Stored dataset items
++++++++++

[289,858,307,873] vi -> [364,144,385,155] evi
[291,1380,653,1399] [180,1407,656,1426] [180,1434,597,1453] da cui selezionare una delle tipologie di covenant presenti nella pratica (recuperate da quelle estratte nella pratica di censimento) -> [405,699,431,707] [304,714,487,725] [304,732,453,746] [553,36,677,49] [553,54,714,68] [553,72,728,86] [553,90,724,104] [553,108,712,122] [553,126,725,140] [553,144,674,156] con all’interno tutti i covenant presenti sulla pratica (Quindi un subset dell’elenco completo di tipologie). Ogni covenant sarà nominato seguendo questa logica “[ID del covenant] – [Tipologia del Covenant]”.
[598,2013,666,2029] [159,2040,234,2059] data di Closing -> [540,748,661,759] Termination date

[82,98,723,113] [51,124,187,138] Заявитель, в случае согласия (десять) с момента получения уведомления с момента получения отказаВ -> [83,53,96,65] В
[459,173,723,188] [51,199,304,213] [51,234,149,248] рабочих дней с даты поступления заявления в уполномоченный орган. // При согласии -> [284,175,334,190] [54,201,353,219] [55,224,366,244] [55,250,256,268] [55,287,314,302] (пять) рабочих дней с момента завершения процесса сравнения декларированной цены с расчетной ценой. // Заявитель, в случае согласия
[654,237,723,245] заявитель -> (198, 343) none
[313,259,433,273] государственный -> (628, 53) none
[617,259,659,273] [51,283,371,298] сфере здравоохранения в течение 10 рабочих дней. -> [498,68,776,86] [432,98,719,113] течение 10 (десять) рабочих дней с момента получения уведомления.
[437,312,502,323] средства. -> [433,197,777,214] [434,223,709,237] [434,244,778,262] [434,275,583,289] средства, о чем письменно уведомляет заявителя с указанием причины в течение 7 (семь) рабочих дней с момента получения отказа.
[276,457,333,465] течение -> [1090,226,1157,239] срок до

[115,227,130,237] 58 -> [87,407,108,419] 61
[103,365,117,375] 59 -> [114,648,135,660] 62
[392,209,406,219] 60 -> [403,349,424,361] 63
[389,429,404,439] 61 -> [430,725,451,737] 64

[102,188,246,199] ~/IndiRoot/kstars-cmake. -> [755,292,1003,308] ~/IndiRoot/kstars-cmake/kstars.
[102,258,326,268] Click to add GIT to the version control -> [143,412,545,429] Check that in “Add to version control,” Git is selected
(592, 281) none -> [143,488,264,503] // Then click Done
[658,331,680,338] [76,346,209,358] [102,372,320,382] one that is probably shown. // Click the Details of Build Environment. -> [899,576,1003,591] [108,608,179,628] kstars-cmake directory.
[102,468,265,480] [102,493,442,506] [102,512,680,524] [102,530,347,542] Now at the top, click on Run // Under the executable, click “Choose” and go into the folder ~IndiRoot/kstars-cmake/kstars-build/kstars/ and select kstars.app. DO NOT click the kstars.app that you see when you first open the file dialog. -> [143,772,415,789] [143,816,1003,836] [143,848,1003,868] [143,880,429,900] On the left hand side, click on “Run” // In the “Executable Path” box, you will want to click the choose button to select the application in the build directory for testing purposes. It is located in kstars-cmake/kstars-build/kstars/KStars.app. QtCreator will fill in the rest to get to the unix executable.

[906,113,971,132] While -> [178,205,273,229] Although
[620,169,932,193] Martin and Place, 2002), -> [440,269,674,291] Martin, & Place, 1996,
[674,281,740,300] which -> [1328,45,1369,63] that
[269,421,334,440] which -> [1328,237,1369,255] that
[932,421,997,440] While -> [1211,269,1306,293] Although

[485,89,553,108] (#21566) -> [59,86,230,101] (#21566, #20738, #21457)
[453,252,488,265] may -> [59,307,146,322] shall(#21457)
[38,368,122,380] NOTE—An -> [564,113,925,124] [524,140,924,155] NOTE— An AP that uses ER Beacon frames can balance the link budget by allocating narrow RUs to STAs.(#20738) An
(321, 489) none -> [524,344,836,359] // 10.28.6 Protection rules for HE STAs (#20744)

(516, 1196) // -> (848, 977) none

++++++++++

### Description of the task
Which lines above contain the word "уведомления"? Copy each one.

### Answer below
[82,98,723,113] [51,124,187,138] Заявитель, в случае согласия (десять) с момента получения уведомления с момента получения отказаВ -> [83,53,96,65] В
[617,259,659,273] [51,283,371,298] сфере здравоохранения в течение 10 рабочих дней. -> [498,68,776,86] [432,98,719,113] течение 10 (десять) рабочих дней с момента получения уведомления.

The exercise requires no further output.